··· 記事 ···
スノーボードクロス
スノーボードクロス(Snowboardcross、略称:SX/SBX)は、スノーボードの競技のひとつで、複数の選手が「スタートゲート」に並び、同時にスタートし、起伏やカーブなどがあるコースを滑り下り、着順を競う競技。
概要
編集基本は複数人(一般的には4~6人)が同時にスタートし、同じコースを滑走し、着順を競い合う競技。ノックアウト形式で、勝ち残った者だけが次のステージに進む方式で大会が進行してゆく。なお予選では1人ずつ滑りタイムを競う場合もある。
トリノ五輪では、予選は1人ずつ2回滑り、良かった方のタイムで順位を決め、男子は上位32名、女子は上位16名が決勝トーナメント進出。決勝では予選の順位に応じて4人1組のグループに組み分けられ、同時に滑り上位2名が準決勝(semi final)、決勝(big final)へと進出。下位2名は順位決定戦(5-8位はsmall final、9位以下はclassification)にまわった。
··· 提供データ ···
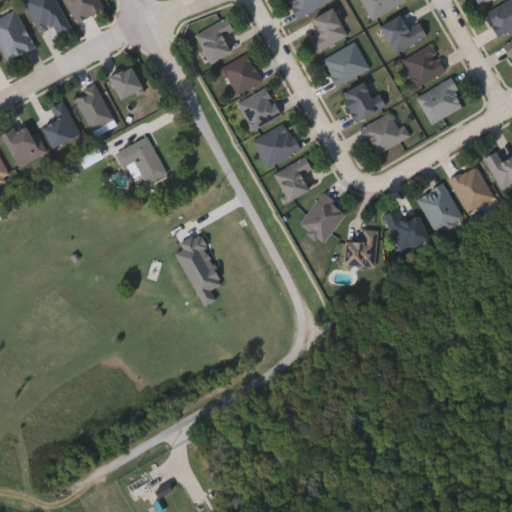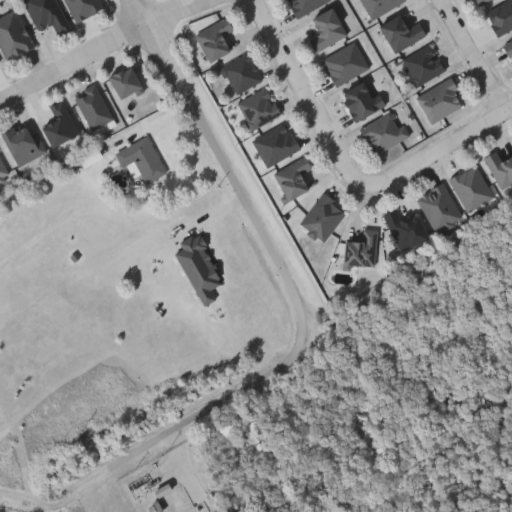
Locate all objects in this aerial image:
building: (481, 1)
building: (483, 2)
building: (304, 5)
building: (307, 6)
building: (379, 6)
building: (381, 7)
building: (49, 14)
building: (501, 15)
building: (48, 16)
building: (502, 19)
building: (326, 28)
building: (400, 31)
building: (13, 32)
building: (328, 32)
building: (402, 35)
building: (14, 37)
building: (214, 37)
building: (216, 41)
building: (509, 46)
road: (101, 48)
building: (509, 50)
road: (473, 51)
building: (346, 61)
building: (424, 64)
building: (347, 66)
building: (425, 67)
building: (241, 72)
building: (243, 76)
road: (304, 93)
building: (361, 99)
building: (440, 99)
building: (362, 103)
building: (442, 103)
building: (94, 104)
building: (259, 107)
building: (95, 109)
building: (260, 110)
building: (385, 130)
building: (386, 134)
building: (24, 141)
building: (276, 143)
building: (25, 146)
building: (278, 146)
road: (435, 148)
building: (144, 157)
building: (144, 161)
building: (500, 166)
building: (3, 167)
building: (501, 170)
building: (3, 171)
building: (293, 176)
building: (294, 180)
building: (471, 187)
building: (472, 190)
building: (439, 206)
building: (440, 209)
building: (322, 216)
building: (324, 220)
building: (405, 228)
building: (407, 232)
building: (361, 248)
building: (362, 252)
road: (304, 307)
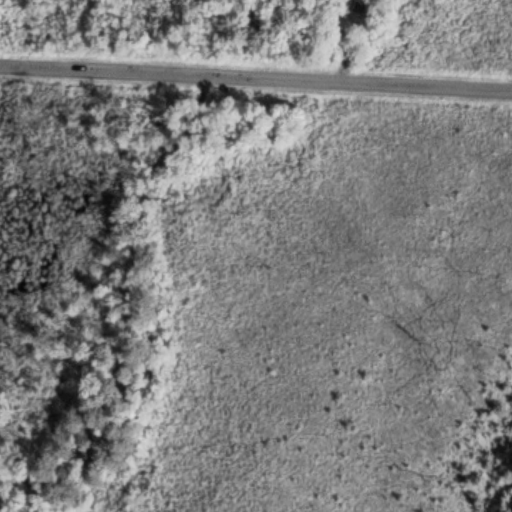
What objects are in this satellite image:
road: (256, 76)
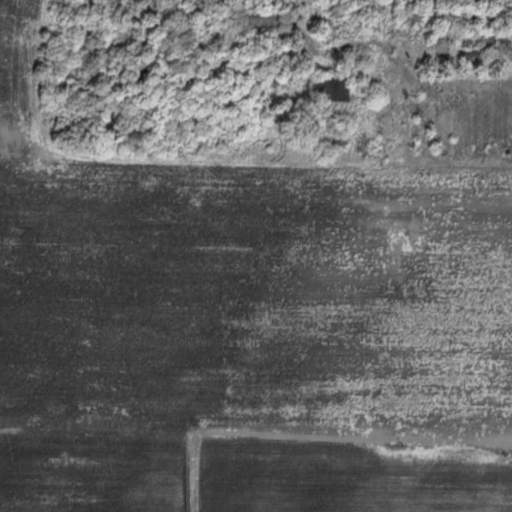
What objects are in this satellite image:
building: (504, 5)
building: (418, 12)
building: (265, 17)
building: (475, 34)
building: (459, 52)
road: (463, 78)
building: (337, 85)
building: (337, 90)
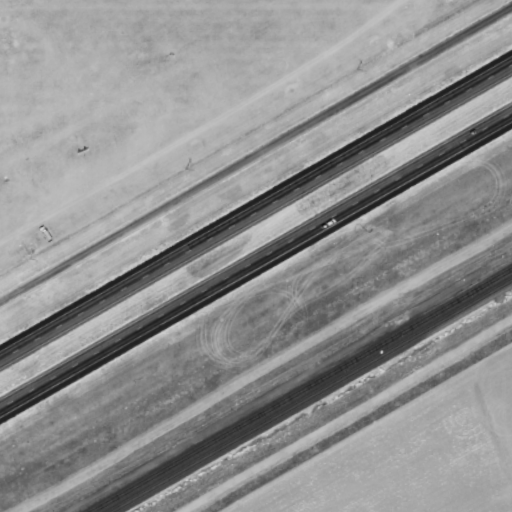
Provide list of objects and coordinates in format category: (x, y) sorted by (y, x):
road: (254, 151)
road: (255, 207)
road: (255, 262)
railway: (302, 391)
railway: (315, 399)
···
▶ _作業内容_:
**A.** 記録の冒頭から「building: (509, 46)」を含む行までを、両端の行も含めて一字一句そのまま書き写してください。画像は解答に含めないでください。
**B.** スノーボードクロスについての記事を、最後の文の後から書き継いでください。

▶ _解答_:
**A.**
Locate all objects in this aerial image:
building: (481, 1)
building: (483, 2)
building: (304, 5)
building: (307, 6)
building: (379, 6)
building: (381, 7)
building: (49, 14)
building: (501, 15)
building: (48, 16)
building: (502, 19)
building: (326, 28)
building: (400, 31)
building: (13, 32)
building: (328, 32)
building: (402, 35)
building: (14, 37)
building: (214, 37)
building: (216, 41)
building: (509, 46)

**B.**
選手は一般に「色分けされたビブ」を着用する。「番号表示のビブ」では着順の判定が難しいからである。選手の識別に関して、番号のビブを重ねて着る場合は、番号の入ったIDカードやステッカーを配布する場合などがある。
選手同士の接触がしばしば起きるので、プロ・アマを問わず、ヘルメットやプロテクター着用義務のルールがある。故意の妨害は反則となる。
複数人で競技し接触や転倒も多いので「雪上の格闘技」とも言われる。先行する選手や速く滑れる選手がそのまま勝つとは限らず、先行する選手が「圧倒的な勝利」を確信して、つい気を抜いて「楽な姿勢」をとったりするとミスも起きがちで、下位選手も一気に逆転勝利することがある。トリノ五輪女子決勝で、リンゼイ・ジャコベリスがゴール直前で転倒、金メダルを逃したのはその例である。先行する優秀な選手たちが、極限状態で張り合って衝突・転倒して、複数人まとめて最下位になり次のステージに進めず、かわりに、後方を諦めぎみに滑走していた下位選手たちがあっけなく逆転勝利するハプニングもしばしば起きるので、観客・視聴者もゴールの瞬間までハラハラ・ドキドキしながら楽しめる。
歴史
編集比較的新しい競技であり、もともとは「アルパイン競技者とフリースタイル競技者の双方が楽しめる競技を…」といった発想から生まれた、「障害物レース」的な競技である。
日本スノーボード協会では、1995-1996年シーズンから、プロスノーボーダーズ アソシエイション アジアでは、2000-2001年シーズンから正式種目となった。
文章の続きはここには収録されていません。